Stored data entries

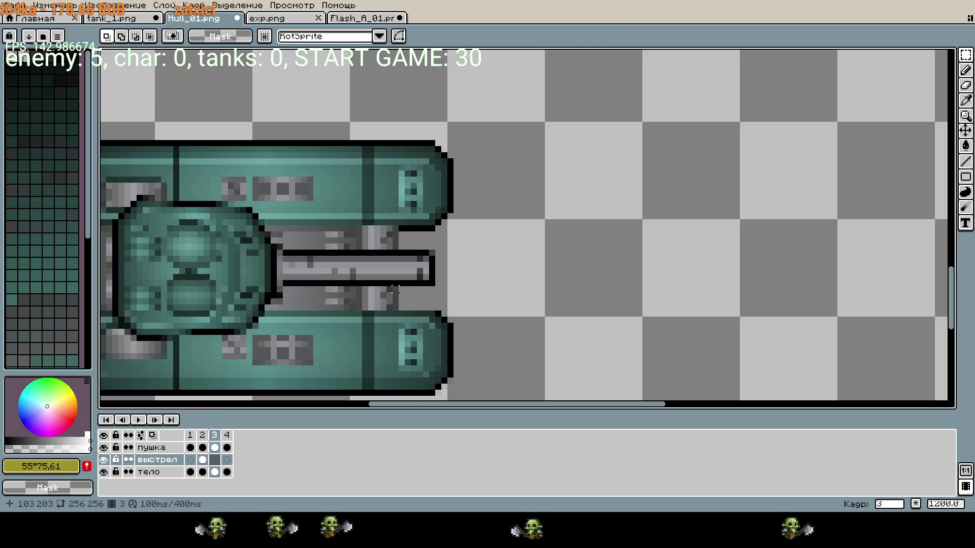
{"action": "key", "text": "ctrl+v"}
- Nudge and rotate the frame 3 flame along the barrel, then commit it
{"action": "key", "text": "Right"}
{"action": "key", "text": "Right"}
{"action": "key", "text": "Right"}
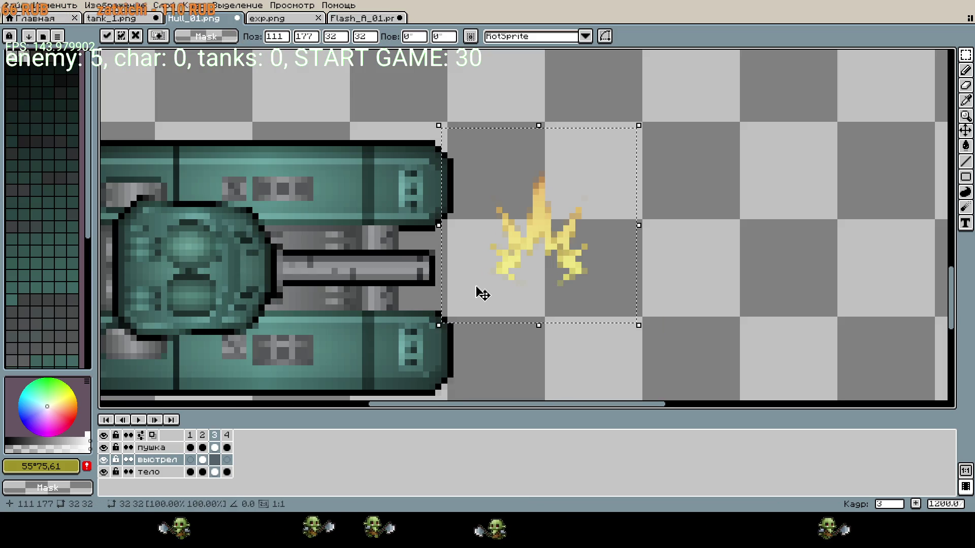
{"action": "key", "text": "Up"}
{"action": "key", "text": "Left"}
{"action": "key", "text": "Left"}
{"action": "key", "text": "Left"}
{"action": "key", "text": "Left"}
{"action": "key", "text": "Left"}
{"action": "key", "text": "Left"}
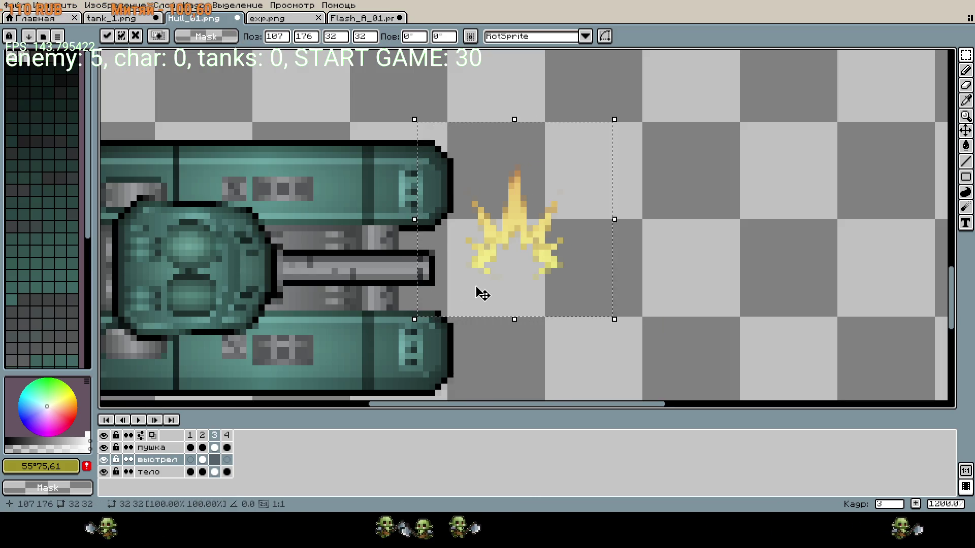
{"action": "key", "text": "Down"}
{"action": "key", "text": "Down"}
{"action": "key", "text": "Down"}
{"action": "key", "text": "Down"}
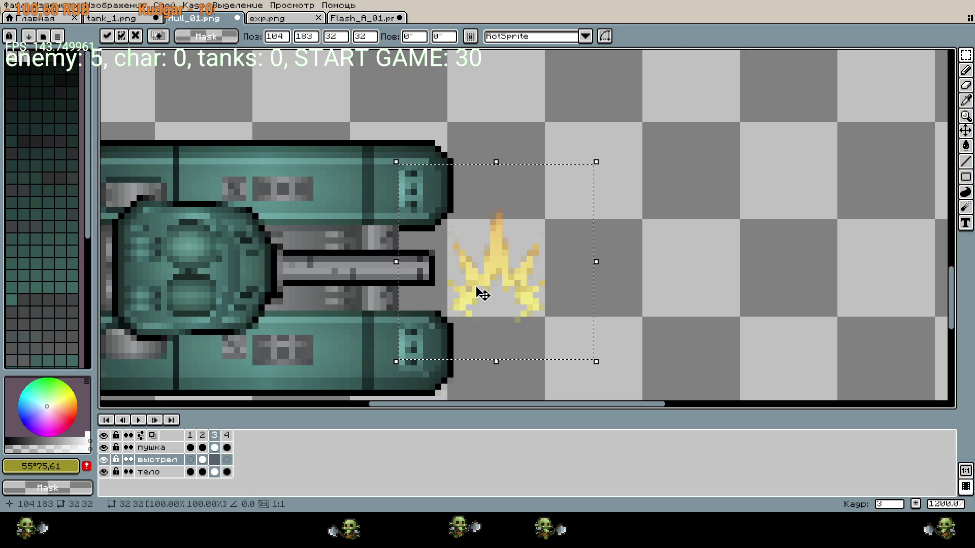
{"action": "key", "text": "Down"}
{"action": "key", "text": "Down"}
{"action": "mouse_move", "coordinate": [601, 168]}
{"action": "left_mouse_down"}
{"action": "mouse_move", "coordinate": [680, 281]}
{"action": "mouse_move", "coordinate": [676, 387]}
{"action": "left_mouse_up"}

Instructions for the task: Word for word, reproduce all of the entries above and omit the pictures.

Exercise result:
{"action": "key", "text": "ctrl+v"}
- Nudge and rotate the frame 3 flame along the barrel, then commit it
{"action": "key", "text": "Right"}
{"action": "key", "text": "Right"}
{"action": "key", "text": "Right"}
{"action": "key", "text": "Up"}
{"action": "key", "text": "Left"}
{"action": "key", "text": "Left"}
{"action": "key", "text": "Left"}
{"action": "key", "text": "Left"}
{"action": "key", "text": "Left"}
{"action": "key", "text": "Left"}
{"action": "key", "text": "Down"}
{"action": "key", "text": "Down"}
{"action": "key", "text": "Down"}
{"action": "key", "text": "Down"}
{"action": "key", "text": "Down"}
{"action": "key", "text": "Down"}
{"action": "mouse_move", "coordinate": [601, 168]}
{"action": "left_mouse_down"}
{"action": "mouse_move", "coordinate": [680, 281]}
{"action": "mouse_move", "coordinate": [676, 387]}
{"action": "left_mouse_up"}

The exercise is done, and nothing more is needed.